One of my favorite place was the Cafe Figaro on the fabled corner of Bleeker and McDougal. There was always the possibility of incredible conversations. The effect of sitting and listening to Paul Goodman, Alan Ginsburg, Maya Deren, a lot of abstract expressionist painters, Martha Graham dancers and uncounted writers was not lost on this eighteen or nineteen year old New Hampshire boy.

The mention of graffiti and The Figaro in an earlier mesage reminded me of somethng I saw in Figaro in the late '50s. By the pay phone on the wall someone had scrawled "It's better to have flunked your Wasserman than never to have loved at all." For those of you to whom the words "Wasserman Test" mean nothing, you should know that it was the syphlis test of that time.

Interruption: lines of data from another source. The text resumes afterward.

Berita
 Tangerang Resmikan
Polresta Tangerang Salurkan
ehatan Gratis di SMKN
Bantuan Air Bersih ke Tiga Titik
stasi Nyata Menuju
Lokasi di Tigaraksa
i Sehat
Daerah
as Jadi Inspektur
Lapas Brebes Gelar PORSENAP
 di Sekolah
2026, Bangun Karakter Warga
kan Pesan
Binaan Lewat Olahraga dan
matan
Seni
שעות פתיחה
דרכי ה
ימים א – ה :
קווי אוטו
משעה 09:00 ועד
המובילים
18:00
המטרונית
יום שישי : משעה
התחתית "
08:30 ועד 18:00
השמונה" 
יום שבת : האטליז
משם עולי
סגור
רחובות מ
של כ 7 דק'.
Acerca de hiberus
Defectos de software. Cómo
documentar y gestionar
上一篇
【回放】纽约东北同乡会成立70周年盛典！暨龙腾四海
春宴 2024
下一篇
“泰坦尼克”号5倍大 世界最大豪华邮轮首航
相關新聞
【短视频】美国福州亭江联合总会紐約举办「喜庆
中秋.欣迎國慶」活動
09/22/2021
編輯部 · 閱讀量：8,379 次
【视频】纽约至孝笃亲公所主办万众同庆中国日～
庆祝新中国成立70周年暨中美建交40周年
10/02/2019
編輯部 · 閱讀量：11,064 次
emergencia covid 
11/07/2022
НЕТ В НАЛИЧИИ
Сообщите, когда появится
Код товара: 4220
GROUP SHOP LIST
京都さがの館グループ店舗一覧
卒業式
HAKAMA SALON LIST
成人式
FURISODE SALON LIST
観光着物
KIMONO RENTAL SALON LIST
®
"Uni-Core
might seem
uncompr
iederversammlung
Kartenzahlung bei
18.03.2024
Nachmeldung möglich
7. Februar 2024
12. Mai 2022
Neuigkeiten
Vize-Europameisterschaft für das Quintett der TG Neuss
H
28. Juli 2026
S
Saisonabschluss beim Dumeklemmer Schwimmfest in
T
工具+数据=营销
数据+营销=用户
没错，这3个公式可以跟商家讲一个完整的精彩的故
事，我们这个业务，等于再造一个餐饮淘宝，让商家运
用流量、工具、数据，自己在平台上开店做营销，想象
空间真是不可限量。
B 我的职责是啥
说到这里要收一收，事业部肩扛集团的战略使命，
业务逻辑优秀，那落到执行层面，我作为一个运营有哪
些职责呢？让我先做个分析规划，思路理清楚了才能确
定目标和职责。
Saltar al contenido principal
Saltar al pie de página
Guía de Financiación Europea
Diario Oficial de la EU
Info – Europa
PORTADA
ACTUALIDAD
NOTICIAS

In the context of the period it was funny and was far more memorable than another graffito scrawled in the same hand just below it. It asked a question that would in a few years become a household word, "Who's afraid of Virginia Wolf?"

I can't say from first hand knowledge that Edward Albee first saw the phrase there and decided to use it as the title of a play je was writing. He had already written The Sandbox and Zoo Story which were, I think, one-acts and was writing every day. His roommate at the time was Paul Goodman so I know that Albee used to spend time at the Figaro and if he ever used the phone he would have seen it for sure.

Even though the play and then the movie, Whose Afraid of Virginia WOlf gererated tremendous interest, I have never seen I have never ever seen a mention of that graffito. Remember, you heard about it first on Mudcat.